**Problem requirements**
Go over the entries below line by line, copying each one that contains the word "kettle".

**Dataset items**
+-------+

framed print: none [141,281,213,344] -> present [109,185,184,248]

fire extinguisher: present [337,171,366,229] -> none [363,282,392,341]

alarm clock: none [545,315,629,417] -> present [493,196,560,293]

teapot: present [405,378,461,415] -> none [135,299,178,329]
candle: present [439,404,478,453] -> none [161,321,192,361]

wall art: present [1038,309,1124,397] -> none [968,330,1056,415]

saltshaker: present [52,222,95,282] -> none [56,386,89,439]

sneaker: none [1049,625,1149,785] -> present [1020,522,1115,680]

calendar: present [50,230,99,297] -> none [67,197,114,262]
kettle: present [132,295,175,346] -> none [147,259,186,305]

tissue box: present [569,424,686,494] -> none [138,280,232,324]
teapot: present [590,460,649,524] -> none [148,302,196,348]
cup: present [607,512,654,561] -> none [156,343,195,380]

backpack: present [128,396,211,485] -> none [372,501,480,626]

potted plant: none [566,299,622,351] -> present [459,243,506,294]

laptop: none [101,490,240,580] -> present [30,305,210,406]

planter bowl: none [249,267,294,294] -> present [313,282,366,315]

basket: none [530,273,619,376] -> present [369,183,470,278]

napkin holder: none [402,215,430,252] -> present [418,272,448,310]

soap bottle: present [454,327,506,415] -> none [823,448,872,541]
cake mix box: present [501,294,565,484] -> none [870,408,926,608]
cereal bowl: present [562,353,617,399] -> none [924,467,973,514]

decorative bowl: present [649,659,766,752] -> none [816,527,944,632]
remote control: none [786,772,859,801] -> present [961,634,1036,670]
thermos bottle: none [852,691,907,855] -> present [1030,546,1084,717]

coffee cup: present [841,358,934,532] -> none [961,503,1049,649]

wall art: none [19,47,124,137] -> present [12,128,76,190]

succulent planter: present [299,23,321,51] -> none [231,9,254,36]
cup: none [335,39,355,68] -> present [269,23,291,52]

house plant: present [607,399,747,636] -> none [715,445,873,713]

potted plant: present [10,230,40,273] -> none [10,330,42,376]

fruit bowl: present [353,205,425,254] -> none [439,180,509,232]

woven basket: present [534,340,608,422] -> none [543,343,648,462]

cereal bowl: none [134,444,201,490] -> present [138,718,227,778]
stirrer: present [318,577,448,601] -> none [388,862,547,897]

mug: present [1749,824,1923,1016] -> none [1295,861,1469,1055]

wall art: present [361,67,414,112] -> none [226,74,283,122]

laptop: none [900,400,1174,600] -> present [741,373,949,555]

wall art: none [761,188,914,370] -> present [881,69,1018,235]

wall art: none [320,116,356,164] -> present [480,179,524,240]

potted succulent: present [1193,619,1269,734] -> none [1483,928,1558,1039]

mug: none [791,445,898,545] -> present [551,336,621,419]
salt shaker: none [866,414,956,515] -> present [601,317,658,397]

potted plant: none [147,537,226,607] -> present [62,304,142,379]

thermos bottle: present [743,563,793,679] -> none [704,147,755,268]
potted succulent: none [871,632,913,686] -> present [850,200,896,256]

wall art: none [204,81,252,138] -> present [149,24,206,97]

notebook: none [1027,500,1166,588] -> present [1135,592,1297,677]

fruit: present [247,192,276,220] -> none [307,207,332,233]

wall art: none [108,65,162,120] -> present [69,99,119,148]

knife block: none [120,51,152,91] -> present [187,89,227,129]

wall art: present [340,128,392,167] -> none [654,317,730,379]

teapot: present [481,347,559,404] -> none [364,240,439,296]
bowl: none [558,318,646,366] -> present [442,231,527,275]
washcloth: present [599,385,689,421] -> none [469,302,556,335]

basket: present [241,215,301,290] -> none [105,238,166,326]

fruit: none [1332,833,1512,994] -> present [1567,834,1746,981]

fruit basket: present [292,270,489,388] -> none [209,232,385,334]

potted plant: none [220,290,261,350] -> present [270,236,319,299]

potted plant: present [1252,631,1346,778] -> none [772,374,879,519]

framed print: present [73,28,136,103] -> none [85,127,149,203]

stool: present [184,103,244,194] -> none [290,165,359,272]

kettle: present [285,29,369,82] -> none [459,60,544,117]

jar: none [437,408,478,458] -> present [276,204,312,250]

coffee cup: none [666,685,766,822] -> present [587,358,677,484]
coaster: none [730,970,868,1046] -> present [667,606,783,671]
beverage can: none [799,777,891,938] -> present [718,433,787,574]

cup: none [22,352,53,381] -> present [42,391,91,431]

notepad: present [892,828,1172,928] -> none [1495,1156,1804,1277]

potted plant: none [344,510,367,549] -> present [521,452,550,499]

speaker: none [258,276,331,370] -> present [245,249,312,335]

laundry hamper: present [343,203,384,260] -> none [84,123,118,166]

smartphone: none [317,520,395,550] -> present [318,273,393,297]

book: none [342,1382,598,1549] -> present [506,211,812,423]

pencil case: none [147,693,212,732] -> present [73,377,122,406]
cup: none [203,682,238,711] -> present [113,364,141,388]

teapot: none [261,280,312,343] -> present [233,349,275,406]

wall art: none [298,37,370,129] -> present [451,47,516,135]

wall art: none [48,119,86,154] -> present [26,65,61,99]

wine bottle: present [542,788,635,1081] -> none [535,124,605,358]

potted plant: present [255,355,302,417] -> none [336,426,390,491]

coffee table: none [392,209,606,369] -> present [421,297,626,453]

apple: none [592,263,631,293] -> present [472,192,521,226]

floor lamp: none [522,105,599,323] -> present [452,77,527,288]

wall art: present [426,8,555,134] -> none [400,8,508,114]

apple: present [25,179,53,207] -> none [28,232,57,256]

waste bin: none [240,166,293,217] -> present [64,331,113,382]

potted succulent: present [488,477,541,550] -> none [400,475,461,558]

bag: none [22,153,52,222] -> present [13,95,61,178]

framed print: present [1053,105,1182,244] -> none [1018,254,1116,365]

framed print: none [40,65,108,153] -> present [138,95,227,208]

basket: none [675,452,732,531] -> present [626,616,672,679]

+-------+

**The answer**
kettle: present [132,295,175,346] -> none [147,259,186,305]
kettle: present [285,29,369,82] -> none [459,60,544,117]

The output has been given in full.